The ladies head home and find Peter sleeping on their doorstep. Aww! Courtney and Jane leave her to deal with him after Jane wakes him. He apologizes for not telling her the truth but tells her he was not trying to do anything with her when he was engaged, he just enjoyed their time together. He then confesses that he and Judy called off the wedding off as they weren’t in love and asks why Christina was there in the first place. She admitted it was just a thing they felt like doing. He then confesses he felt something the night they met but admits he may have made a mistake and walks away embarrassed, apologizing and saying he’s going to jump off the Golden Gate. Christina just…goes inside. What??? Weren’t you crying over this dude two hours ago?? Go after him! They really stretched this last twenty minutes out. Must have run out of footage of Cameron in lingerie.
She realizes she needs to chase him and runs after him, finding him with flowers in his hand as they both get splashed by a puddle from a passing cab. They admit their feelings for each other and they kiss, which Christina deems “weak” and tells him to try again. He keeps kissing her harder but she walks away with the flowers saying she thought it was mutual and he was better in her dreams. Later, Peter is being interviewed about Christina as the guys had in the beginning. He tells how Christina has made his life a living hell as a puppet mocks him. Turns out its Christina! Aw they’re together and they faked us out! Looks like Christina and Peter got married and like live with Jane, Courtney and Roger still? I don’t know, but that’s our movie.

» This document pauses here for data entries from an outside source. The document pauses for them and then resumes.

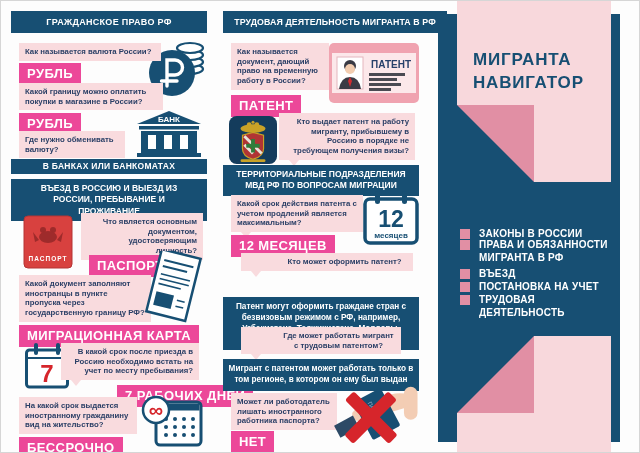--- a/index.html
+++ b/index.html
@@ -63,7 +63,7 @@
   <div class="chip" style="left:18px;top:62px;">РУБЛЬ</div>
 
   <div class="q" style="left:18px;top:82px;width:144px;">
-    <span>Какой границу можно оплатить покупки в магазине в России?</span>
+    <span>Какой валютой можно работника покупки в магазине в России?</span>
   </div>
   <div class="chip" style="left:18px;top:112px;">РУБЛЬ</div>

Okay yeah, this one was prime Dumb Bad But Watchable. The director was far too horny to be in charge of a major production, however, and that’s saying something considering the man directed the Cruel Intentions series. There is a lot to hate about this movie, but life is too short to be extremely nitpicky. This whole thing was like a fever dream about dicks. Take it at face value. If you want to see this one, it’s currently streaming on Hulu. Don’t say I didn’t warn ya.